It was the thought of the sacerdotal deception that she felt had been so lately practised upon herself that caused her to put in the reserving words “in the matter of daily life”; but when she remembered the malice that had instigated report, the unlovely lives of the malicious fault-finders, the evil stains that lie even upon the best lives, she burst out, “There is not one in our community, Ephraim, who would stoop to a cruel act either in word or deed. There is not one of us, even among those who have recently repented from very wicked lives, who would try to take the life of a defenceless man when he was, at a great cost to himself, pursuing what he thought to be the path of duty—as you did, Ephraim.”
Before this he had kept his eyes upon the ground; standing still now, he looked straight into hers. So for a minute they stood, the horse’s head drooping beside his shoulder, the woman upon the roadside erect, passionate; around them the leafless wood through which the long straight road was cut. The long level red beams of the sun struck through between the gray trunks, burnishing the wet carpet of the fallen leaf.
“Did you think it was I who fired?” he asked.
Then he went on with the horse, and she at the side.
She was utterly astonished. “Who, Ephraim—who fired?”
He looked straight in front of him again. “It was my mother. She brandished the gun in his face. She couldn’t have intended to shoot.”
From Susannah’s heart a great cloud was lifted. She felt no confused need to readjust her thoughts; rather it was that in a moment her apprehension of Ephraim’s character slipped easily from some abnormal strain into normal pleasure.
She pressed her hands to her breast as if fondling some delight. “Forgive me,” she said, “but I am so glad, oh, so very glad.” She drew a long breath as if inhaling not the autumn but the new sweetness of spring.
So they went on a little way, he somewhat shy because of her emotion, she meditating again, and this question pressed.

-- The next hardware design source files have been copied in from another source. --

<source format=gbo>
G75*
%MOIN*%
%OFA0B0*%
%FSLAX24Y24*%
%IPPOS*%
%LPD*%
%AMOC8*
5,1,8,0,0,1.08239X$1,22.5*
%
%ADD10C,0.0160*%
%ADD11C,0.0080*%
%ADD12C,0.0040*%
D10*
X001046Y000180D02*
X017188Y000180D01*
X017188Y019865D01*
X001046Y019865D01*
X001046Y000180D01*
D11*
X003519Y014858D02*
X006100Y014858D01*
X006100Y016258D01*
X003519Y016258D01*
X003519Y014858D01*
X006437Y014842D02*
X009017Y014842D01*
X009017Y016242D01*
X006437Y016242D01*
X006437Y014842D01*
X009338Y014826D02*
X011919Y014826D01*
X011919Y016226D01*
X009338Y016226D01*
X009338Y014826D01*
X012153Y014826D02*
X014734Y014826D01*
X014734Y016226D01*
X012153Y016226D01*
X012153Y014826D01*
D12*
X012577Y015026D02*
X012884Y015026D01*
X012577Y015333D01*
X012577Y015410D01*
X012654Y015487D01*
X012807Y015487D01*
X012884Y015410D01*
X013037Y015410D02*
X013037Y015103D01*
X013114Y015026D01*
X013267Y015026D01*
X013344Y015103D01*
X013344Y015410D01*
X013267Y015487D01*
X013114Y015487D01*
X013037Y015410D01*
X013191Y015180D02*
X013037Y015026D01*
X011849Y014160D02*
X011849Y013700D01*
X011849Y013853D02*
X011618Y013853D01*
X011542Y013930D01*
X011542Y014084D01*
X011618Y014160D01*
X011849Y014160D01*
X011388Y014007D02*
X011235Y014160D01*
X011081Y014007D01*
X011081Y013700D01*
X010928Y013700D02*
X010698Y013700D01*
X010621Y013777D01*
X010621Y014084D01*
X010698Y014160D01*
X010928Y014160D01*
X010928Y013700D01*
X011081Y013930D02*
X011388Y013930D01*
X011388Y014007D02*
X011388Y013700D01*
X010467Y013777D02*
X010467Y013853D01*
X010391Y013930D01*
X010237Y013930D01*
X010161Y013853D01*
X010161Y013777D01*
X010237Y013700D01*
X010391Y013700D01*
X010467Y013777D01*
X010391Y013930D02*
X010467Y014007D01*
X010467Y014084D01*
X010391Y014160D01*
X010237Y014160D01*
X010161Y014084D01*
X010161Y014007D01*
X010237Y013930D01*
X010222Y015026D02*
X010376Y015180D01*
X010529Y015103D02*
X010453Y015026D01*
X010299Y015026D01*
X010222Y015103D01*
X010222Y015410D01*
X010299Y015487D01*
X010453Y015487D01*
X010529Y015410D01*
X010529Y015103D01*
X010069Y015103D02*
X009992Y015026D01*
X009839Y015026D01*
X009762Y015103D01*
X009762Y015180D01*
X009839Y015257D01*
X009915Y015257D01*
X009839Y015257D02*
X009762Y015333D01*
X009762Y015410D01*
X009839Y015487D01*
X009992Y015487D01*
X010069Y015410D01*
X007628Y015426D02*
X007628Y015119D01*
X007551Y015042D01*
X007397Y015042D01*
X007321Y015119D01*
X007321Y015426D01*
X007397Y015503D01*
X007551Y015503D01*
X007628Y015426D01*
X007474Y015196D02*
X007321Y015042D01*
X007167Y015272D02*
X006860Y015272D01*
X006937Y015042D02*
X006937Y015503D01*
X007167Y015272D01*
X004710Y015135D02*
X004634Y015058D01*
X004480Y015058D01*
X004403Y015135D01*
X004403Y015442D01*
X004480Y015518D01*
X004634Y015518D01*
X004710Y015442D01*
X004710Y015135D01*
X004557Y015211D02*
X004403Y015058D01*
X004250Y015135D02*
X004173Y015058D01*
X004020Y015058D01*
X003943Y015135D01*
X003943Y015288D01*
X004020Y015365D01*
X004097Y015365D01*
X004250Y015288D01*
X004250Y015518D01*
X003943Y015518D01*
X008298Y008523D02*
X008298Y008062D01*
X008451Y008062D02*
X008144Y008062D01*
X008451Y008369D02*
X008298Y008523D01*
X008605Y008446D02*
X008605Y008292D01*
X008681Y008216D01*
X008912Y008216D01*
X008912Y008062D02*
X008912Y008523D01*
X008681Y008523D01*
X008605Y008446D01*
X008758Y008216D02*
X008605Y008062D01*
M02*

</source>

“And you think,” she asked, “that your mother would receive me if I went back with you? that I could live at peace with her?”

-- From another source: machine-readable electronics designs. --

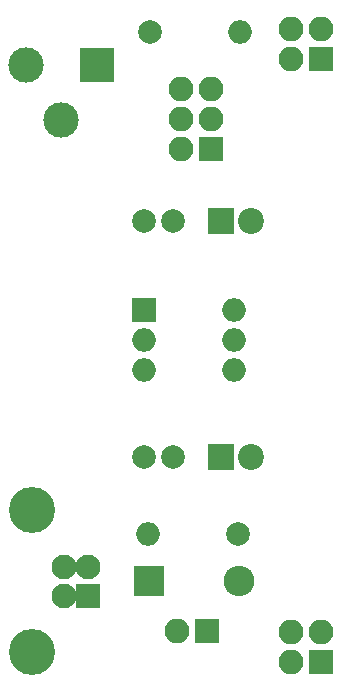
<source format=gbs>
G04 #@! TF.GenerationSoftware,KiCad,Pcbnew,(5.1.4)-1*
G04 #@! TF.CreationDate,2020-11-14T09:15:54+05:30*
G04 #@! TF.ProjectId,Breadboard_Power_Supply,42726561-6462-46f6-9172-645f506f7765,1*
G04 #@! TF.SameCoordinates,Original*
G04 #@! TF.FileFunction,Soldermask,Bot*
G04 #@! TF.FilePolarity,Negative*
%FSLAX46Y46*%
G04 Gerber Fmt 4.6, Leading zero omitted, Abs format (unit mm)*
G04 Created by KiCad (PCBNEW (5.1.4)-1) date 2020-11-14 09:15:54*
%MOMM*%
%LPD*%
G04 APERTURE LIST*
%ADD10O,2.000000X2.000000*%
%ADD11C,2.000000*%
%ADD12R,2.100000X2.100000*%
%ADD13C,2.100000*%
%ADD14C,3.900000*%
%ADD15C,3.000000*%
%ADD16R,3.000000X3.000000*%
%ADD17O,2.600000X2.600000*%
%ADD18R,2.600000X2.600000*%
%ADD19O,2.100000X2.100000*%
%ADD20R,2.000000X2.000000*%
%ADD21C,2.200000*%
%ADD22R,2.200000X2.200000*%
G04 APERTURE END LIST*
D10*
X144880000Y-105500000D03*
D11*
X152500000Y-105500000D03*
D12*
X139750000Y-110750000D03*
D13*
X139750000Y-108250000D03*
X137750000Y-108250000D03*
X137750000Y-110750000D03*
D14*
X135040000Y-115520000D03*
X135040000Y-103480000D03*
D15*
X137500000Y-70450000D03*
X134500000Y-65750000D03*
D16*
X140500000Y-65750000D03*
D10*
X152620000Y-63000000D03*
D11*
X145000000Y-63000000D03*
D17*
X152520000Y-109500000D03*
D18*
X144900000Y-109500000D03*
D11*
X147000000Y-99000000D03*
X144500000Y-99000000D03*
X147000000Y-79000000D03*
X144500000Y-79000000D03*
D19*
X147635000Y-67795000D03*
X150175000Y-67795000D03*
X147635000Y-70335000D03*
X150175000Y-70335000D03*
X147635000Y-72875000D03*
D12*
X150175000Y-72875000D03*
D10*
X152120000Y-86500000D03*
X144500000Y-91580000D03*
X152120000Y-89040000D03*
X144500000Y-89040000D03*
X152120000Y-91580000D03*
D20*
X144500000Y-86500000D03*
D21*
X153540000Y-79000000D03*
D22*
X151000000Y-79000000D03*
D21*
X153540000Y-99000000D03*
D22*
X151000000Y-99000000D03*
D19*
X147300000Y-113700000D03*
D12*
X149840000Y-113700000D03*
D19*
X156960000Y-62710000D03*
X159500000Y-62710000D03*
X156960000Y-65250000D03*
D12*
X159500000Y-65250000D03*
D19*
X156960000Y-113760000D03*
X159500000Y-113760000D03*
X156960000Y-116300000D03*
D12*
X159500000Y-116300000D03*
M02*

</source>
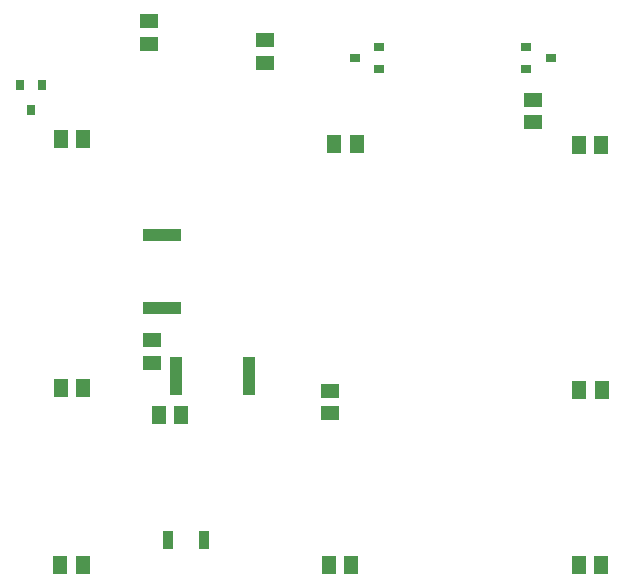
<source format=gbr>
G04 EAGLE Gerber RS-274X export*
G75*
%MOMM*%
%FSLAX34Y34*%
%LPD*%
%INSolderpaste Bottom*%
%IPPOS*%
%AMOC8*
5,1,8,0,0,1.08239X$1,22.5*%
G01*
%ADD10R,1.500000X1.300000*%
%ADD11R,1.300000X1.500000*%
%ADD12R,0.800000X0.900000*%
%ADD13R,0.900000X0.800000*%
%ADD14R,1.000000X3.200000*%
%ADD15R,3.200000X1.000000*%
%ADD16R,0.850000X1.600000*%


D10*
X135800Y270100D03*
X135800Y251100D03*
D11*
X77200Y229400D03*
X58200Y229400D03*
D10*
X286600Y227100D03*
X286600Y208100D03*
D11*
X497400Y227600D03*
X516400Y227600D03*
X76900Y79600D03*
X57900Y79600D03*
X304400Y79600D03*
X285400Y79600D03*
X496900Y79600D03*
X515900Y79600D03*
X141500Y206600D03*
X160500Y206600D03*
D10*
X133200Y521100D03*
X133200Y540100D03*
X231400Y505100D03*
X231400Y524100D03*
X457900Y454600D03*
X457900Y473600D03*
D11*
X58600Y440100D03*
X77600Y440100D03*
X308800Y436100D03*
X289800Y436100D03*
X497000Y435100D03*
X516000Y435100D03*
D12*
X23500Y485900D03*
X42500Y485900D03*
X33000Y464900D03*
D13*
X328200Y518400D03*
X328200Y499400D03*
X307200Y508900D03*
X452400Y499400D03*
X452400Y518400D03*
X473400Y508900D03*
D14*
X156000Y240000D03*
X218000Y240000D03*
D15*
X144000Y359000D03*
X144000Y297000D03*
D16*
X179250Y101000D03*
X148750Y101000D03*
M02*

</source>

“Do you think that whatever I might do she would ever try to shoot me?” he asked with half a smile. “Do you think that she would ever, by word or deed, do anything that would hurt me?”
“Never.” Susannah said the word as a matter of course.

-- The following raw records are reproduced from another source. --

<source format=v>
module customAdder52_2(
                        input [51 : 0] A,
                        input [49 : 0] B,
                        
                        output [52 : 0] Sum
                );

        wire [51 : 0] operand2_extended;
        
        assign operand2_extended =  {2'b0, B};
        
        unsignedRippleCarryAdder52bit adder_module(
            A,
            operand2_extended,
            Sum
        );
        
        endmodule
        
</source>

“Or that my father would ever deny me anything that I seriously asked for, or that he knew my happiness depended upon?”
“No, surely not; but, Ephraim—”
“Oh,” he continued, growing distress in his voice, “Susannah, is there any place else in the whole world that you can go for shelter and comfort but to our house? You have spoken of this madness and delusion; you are satisfied that you must leave—” He had meant to say “this man,” but he was too shy, and he faltered—“that you must leave these people?”